3

I have been looking into Speech Recognition and ways in which this can be implemented into a website. I have found many examples on using it with Python and even one with Node.js but I want to be able to use PHP with this.

Is there any way I can access CMUSphinx on a Linux server using PHP to process my inputs?

Thanks

JustSteveKing
  • 968
  • 1
  • 10
  • 29

2 Answers2

1

Can be done but to use asterisks as the audio capture and processing engine.
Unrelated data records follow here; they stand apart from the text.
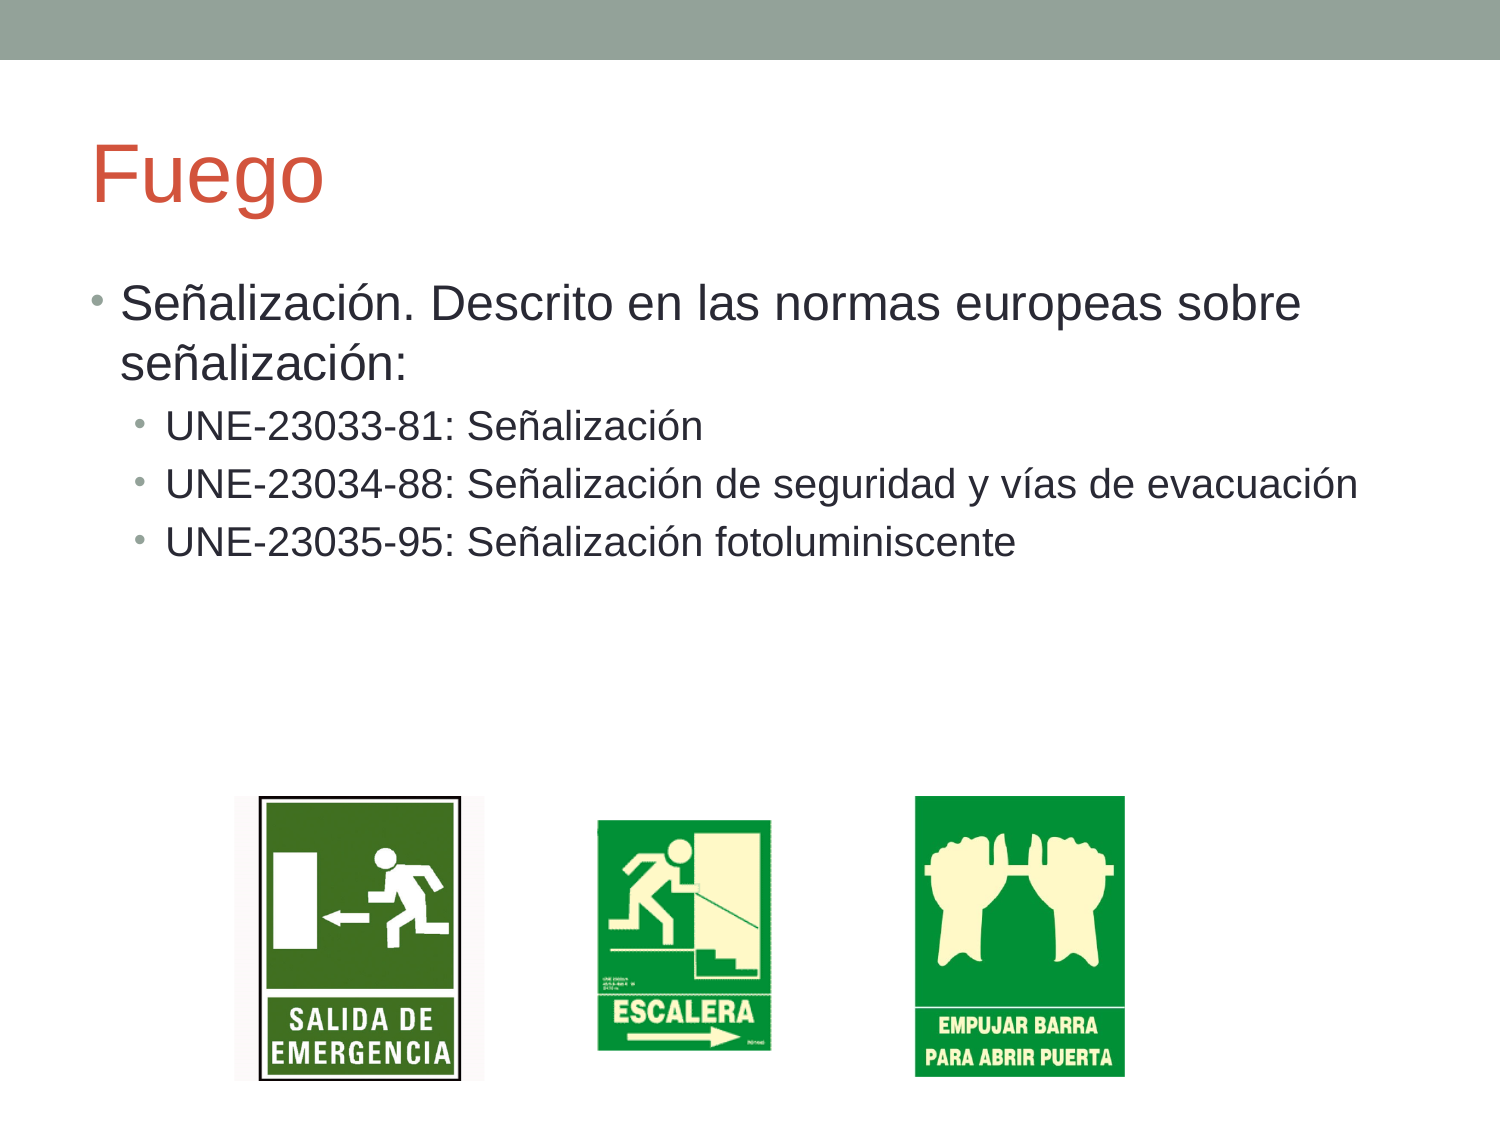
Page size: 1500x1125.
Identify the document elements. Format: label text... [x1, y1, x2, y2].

text_box [503, 796, 866, 1075]
list Señalización. Descrito en las normas europeas sobre señalización: UNE-23033-81: Señalización UNE-23034-88: Señalización de seguridad y vías de evacuación UNE-23035-95: Señalización fotoluminiscente [75, 262, 1425, 1063]
text_box [913, 796, 1125, 1077]
text_box [234, 796, 485, 1081]
title Fuego [75, 87, 1425, 250]
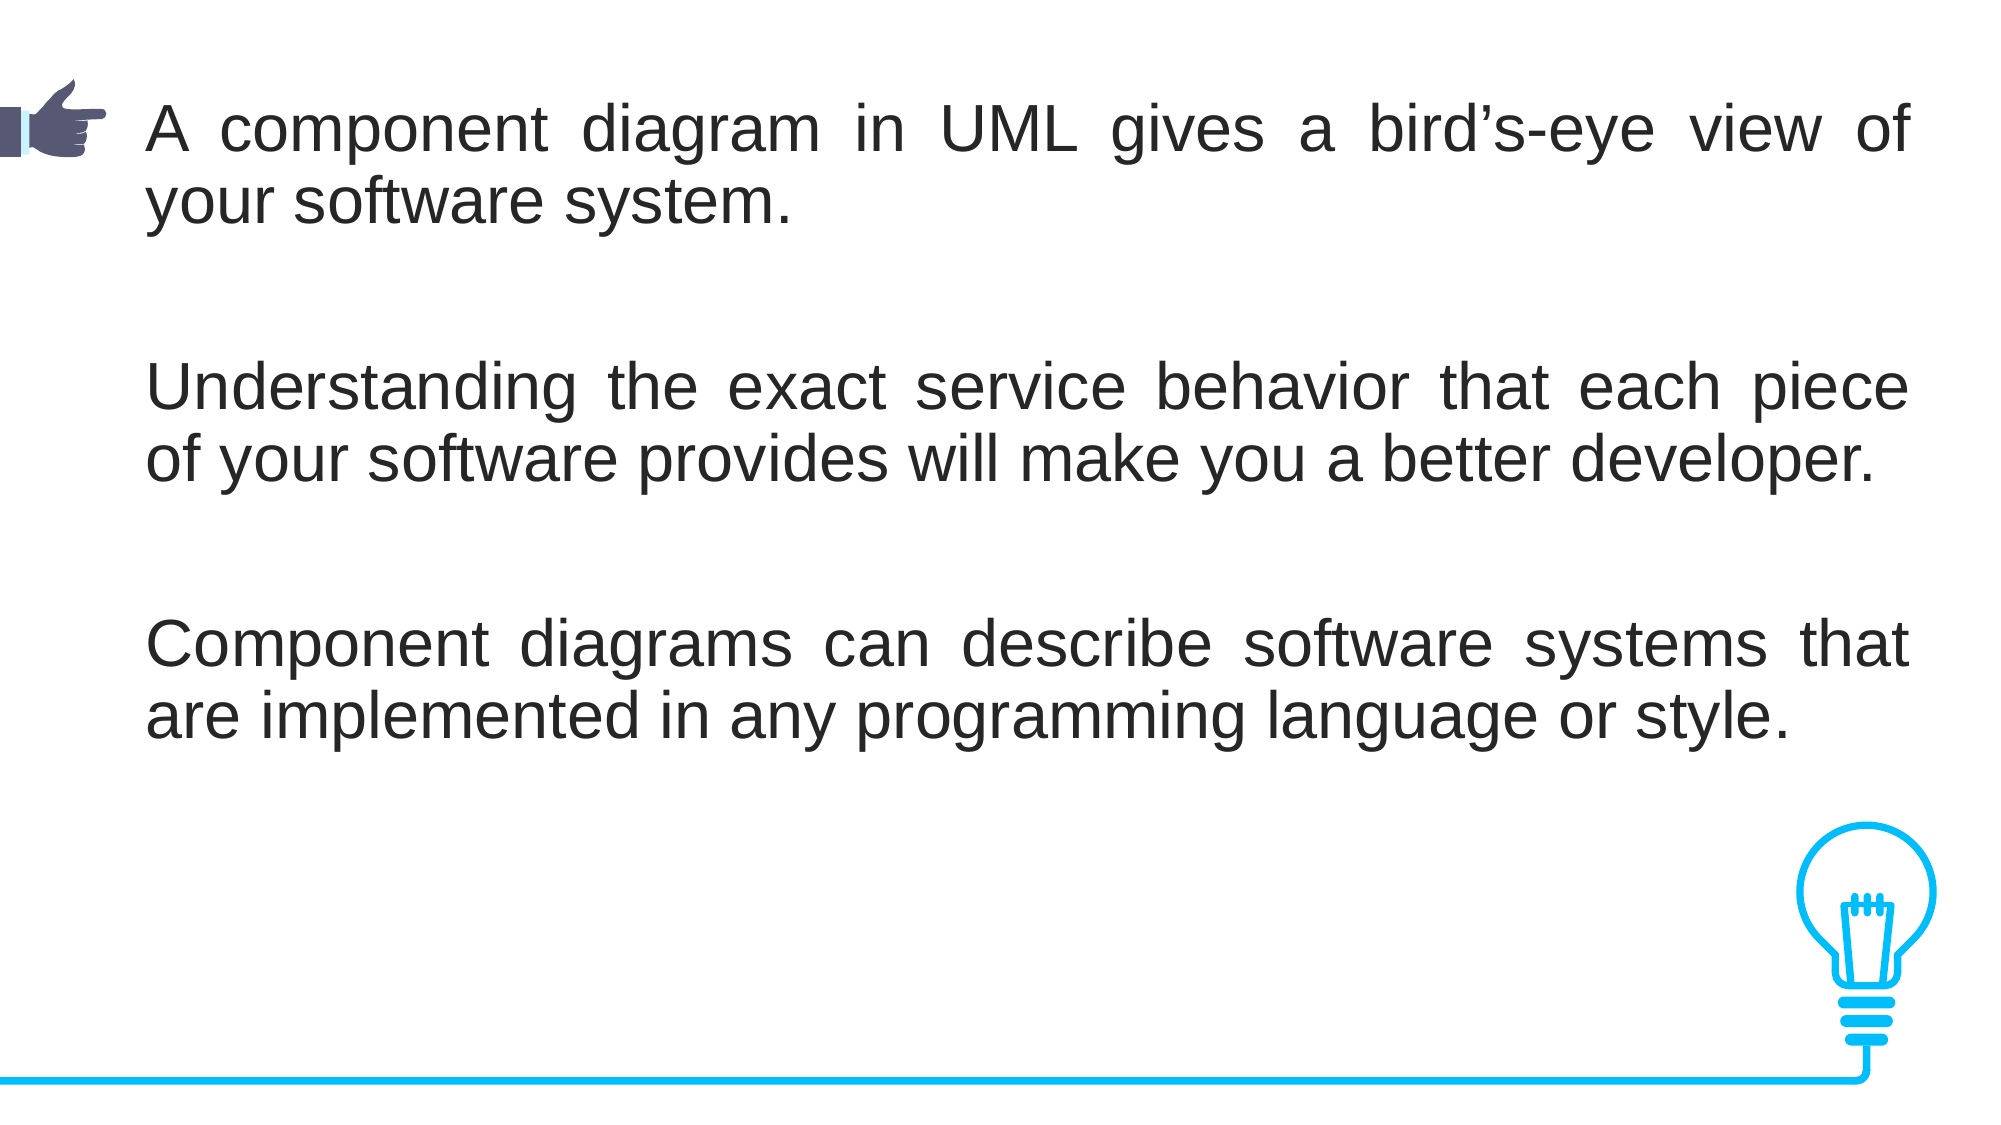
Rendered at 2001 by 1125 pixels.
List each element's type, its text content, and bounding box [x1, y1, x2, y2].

list A component diagram in UML gives a bird’s-eye view of your software system. Understanding the exact service behavior that each piece of your software provides will make you a better developer. Component diagrams can describe software systems that are implemented in any programming language or style. [130, 46, 1927, 802]
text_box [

See http://www.voip-info.org/wiki/view/Sphinx

Example code below after your server has been configured

    function sphinx($filename='', $timeout=3000, $service_port = 1069, $address = '127.0.0.1'){

        /* if a recording has not been passed in we create one */
        if ($filename=="") {
            $filename = "/var/lib/asterisk/sounds/sphinx_".$this->request['agi_uniqueid'];
            $extension = "wav";
            $this->stream_file('beep', 3000, 5);
            $this->record_file($filename, $extension, '0',$timeout);
            $filename=$filename.'.'.$extension;
        }   

        /* Create a TCP/IP socket. */
        $socket = socket_create(AF_INET, SOCK_STREAM, SOL_TCP);
        if ($socket < 0) {
            return false;
        }

        $result = socket_connect($socket, $address, $service_port);
        if ($result < 0) {
           return false;
        }

        //open the file and read in data
        $handle = fopen($filename, "rb");
        $data = fread($handle, filesize($filename));

        socket_write($socket, filesize($filename)."\n");
        socket_write($socket, $data);

        $response = socket_read($socket, 2048);

        socket_close($socket);

        unlink($filename);
        return $response;
   }

Another thought after looking at the website is that sphinx 4 allows web service access to the recognition processing daemon ie: run sphinx as a daemon (its java!) then you can do socket opens as above to feed a .wav into it directly basically using a modification of the code above so instead of calling the asterisks server to retrieve then record the audio you would use something else perhaps html5 etc to record the audio.

Another thing to consider is that chrome and html5 has built in speech recognition

Dave
  • 3,280
  • 2
  • 22
  • 40
  • It took me awhile to get Sphinx4 installed - but finally managed it! You said I could run it as a daemon - is there a default JAVA app for this? I have gone through countless tutorials just to get it installed, and know how to execute one of the example .jar files - but setting the whole thing as a daemon is past what I have read so far! Any advice?? So to clarify I can run Sphinx as a daemon then use sockets to send an audio file back and forward to be processed. – JustSteveKing Sep 05 '14 at 15:44
  • 1
    just google "run java app as daemon on linux" plenty of examples using upstart or systemd etc to run as java app on runtime with boot – Dave Sep 08 '14 at 08:45
  • Thanks @Dave seems like the most logical way forward with this. Looking at getting the sphinx-asterisk integration working so I can test this out. One thing is for sure - this isn't for the faint hearted! – JustSteveKing Sep 08 '14 at 10:25
  • Indeed it seems massively overly complex. Its something that perhaps should be written in as a php module/extension even a PECL extension or something since voice recognition is becoming more and more popular. I'd have thought there'd have been more support for it since its in the html 5 spec perhaps even via asm.js or something. – Dave Sep 08 '14 at 13:33
0

The architecture of such system depends on the audio type you want to process. If audio is long you can just store it into temporary file and invoke pocketsphinx_continuous as an external tool to process it:

http://php.net/manual/en/function.shell-exec.php

You call pocketsphinx_continuous -infile file.wav > decode-result.txt and that give you a result to display. The problem with this approach is that decoding initialization takes time so you will not be able to use that approach for short files.

If you want to process short samples or you want to process audio in streaming mode, you need some kind of server to load models and wait for requests. There are different variants on how to implement it from simple hand-made server listening on TCP port with simple protocol and accepting data to more complex solutions like http://unimrcp.org

Nikolay Shmyrev
  • 24,897
  • 5
  • 43
  • 87